» TO DO
Note each line of the listing that contains the string "buttons", and copy it.

» DATASET CONTENT
———
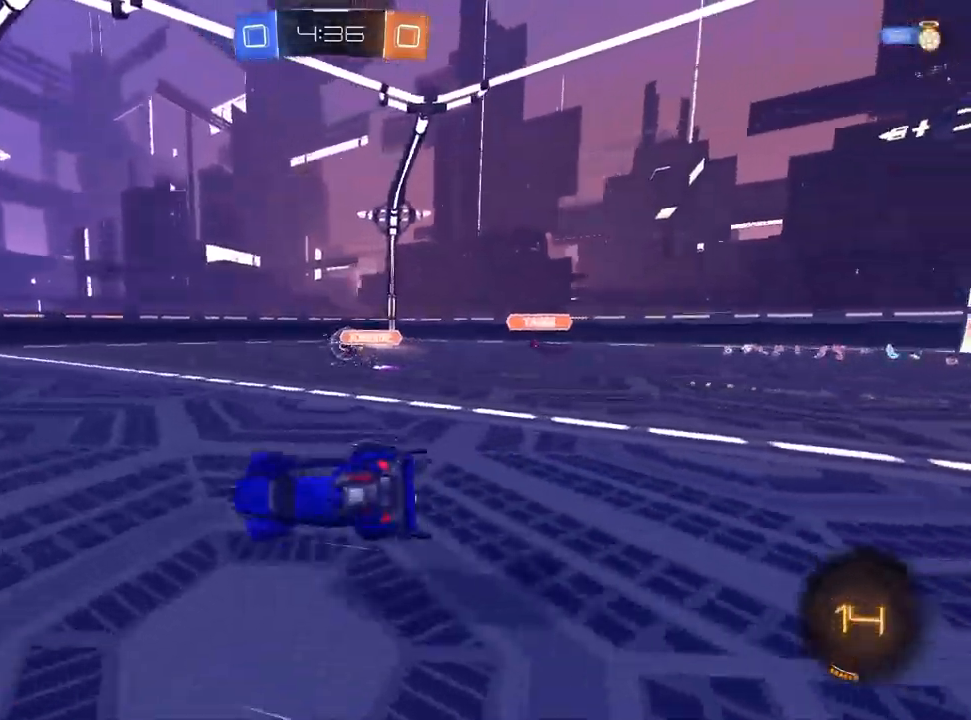
Gameplay with a controller (PlayStation layout); each line is a JSON object with the inputs held at the frame after it. "events" lists button and stick changes between this image and that frame as [ms after this image, input, new state], when the widget could be followed in between.
{"buttons": ["CROSS", "TRIANGLE", "R2"], "left_stick": "center", "right_stick": "center", "events": [[50, "left_stick", "center"], [67, "TRIANGLE", "down"], [100, "R1", "up"], [200, "TRIANGLE", "up"], [500, "TRIANGLE", "down"]]}
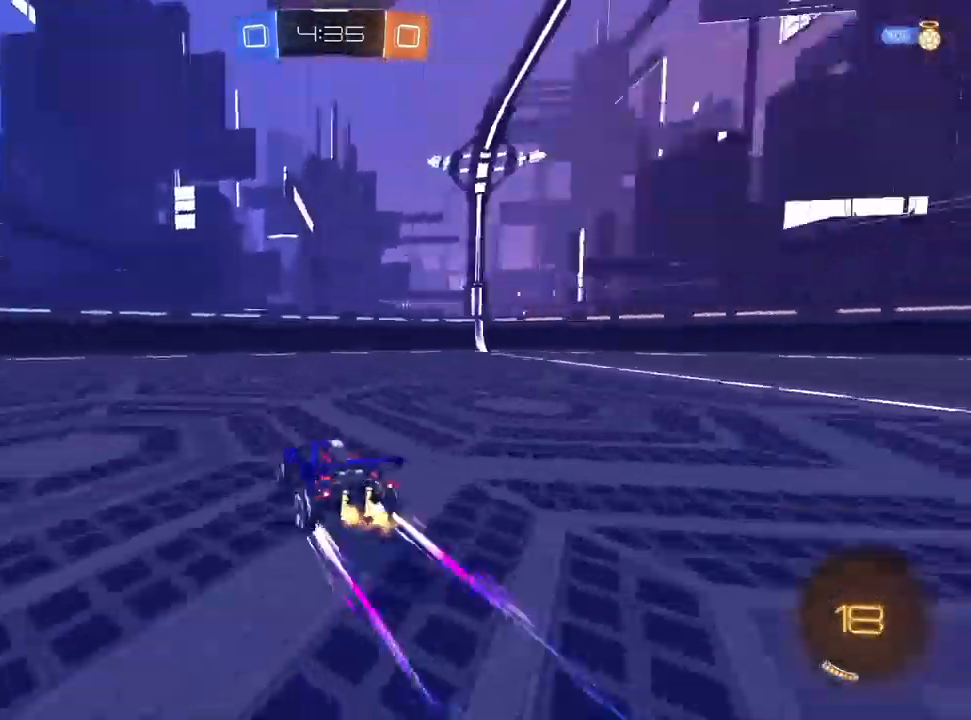
{"buttons": ["CROSS", "R2"], "left_stick": "center", "right_stick": "center", "events": [[67, "TRIANGLE", "up"], [117, "left_stick", "up-right"], [200, "left_stick", "center"], [367, "left_stick", "up-right"], [500, "left_stick", "center"]]}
———
» ANSWER
{"buttons": ["CROSS", "TRIANGLE", "R2"], "left_stick": "center", "right_stick": "center", "events": [[50, "left_stick", "center"], [67, "TRIANGLE", "down"], [100, "R1", "up"], [200, "TRIANGLE", "up"], [500, "TRIANGLE", "down"]]}
{"buttons": ["CROSS", "R2"], "left_stick": "center", "right_stick": "center", "events": [[67, "TRIANGLE", "up"], [117, "left_stick", "up-right"], [200, "left_stick", "center"], [367, "left_stick", "up-right"], [500, "left_stick", "center"]]}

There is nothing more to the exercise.